Paralelamente, e conforme hoje vem no Jornal de Notícias, quando temos um Tribunal de Contas que em acórdão afirma peremptoriamente que estamos ante actos feridos de ilegalidade mas concede o visto, não sei que mais se possa pedir. E o caso ilustrado, por acaso, é com o Município de Matosinhos, mas posso asseverar que ainda recentemente tive nas mãos um acórdão referente a um município social-democrata!

Ferreira-Pinto disse...

(... ) acusado de um crime hediondo que nunca ficou provado não ter cometido (...) ou cometido?

Fico com a dúvida, Indomável, pois uma coisa é não se provar que não cometeu e outra bem diversa provar-se que cometeu. E o ónus da prova em processo crime impende sobre a acusação, nunca sobre a defesa.

No mais, tens razão quando afirmas que não se pode andar a acusar impunemente e de forma diáfana no éter das ondas hertzianas ou através do pequeno ecrã, deixando a informação fugir em sistema de rega a conta gotas ... a Justiça, aquela que se escreve em letra maiúscula e que devia ser imparcial (daí estar vendada), devia ser célere, mas também devia ser inclemente com quem a partir dela viola o segredro de Justiça ou com quem, a partir de fora, a quer pressionar.

Hoje, ao que se sabe, vai o representante do Ministério Público em audiência a Belém falar com o Presidente da República sobre alegadas pressões; mas com o Presidente da República porquê? E pressões feitas por quem? Porque é que anda muita gente a ser como o Octávio Machado que passava a vida com meia palavras e insinuações, rematando sempre com um sonoro vocês sabem do que estou a falar?

E não é suposto os senhores representantes da Justiça serem imunes a pressões? Não são eles que o asseveram todos os dias? Ou só o são quando convém?

indomável disse...

Pois Ferreira-Pinto, amigo,

o povinho gostava de acreditar que a justiça é cega e que isso significa que não olha a quem para praticar o bem!

MaFa_R disse...

Porque é que esses senhores "tão grandes" não provam, de uma vez por todas, a sua inocência? Isso faz-me imensa confusão.
Não será porque têm mesmo o rabo preso?

Marta disse...

A culpa morre sempre solteira!
Diz a voz do povo! E diz bem!

AP disse...

A filosofia e a lógica quando querem são tramadas...
Duas premissas podem ser válidas e anularem-se uma à outra? Podem. Pelo menos em Portugal, onde se leva à risca a máxima de que a justiça é cega; tão cega para o bem como para o mal.

Peter disse...

Não me vou meter nos aspectos legais, estão aí os profissionais a comentá-los.

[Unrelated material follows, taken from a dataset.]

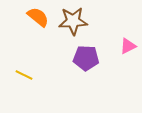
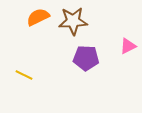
orange semicircle: rotated 65 degrees counterclockwise
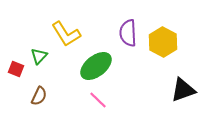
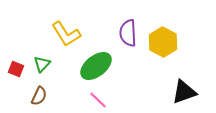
green triangle: moved 3 px right, 8 px down
black triangle: moved 1 px right, 2 px down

Eu como um vulgar cidadão eleitor não posso deixar de salientar o "espavento" do regresso à AR do deputado em questão e a discrição como tem sido noticiada na imprensa a perda da acção que o mesmo senhor deputado moveu "contra os difamadores que o acusaram sem razão."

Wegie disse...

Constituição da República Portuguesa

Artigo 1º: Ninguém faz broches. Eles apenas aparecem feitos.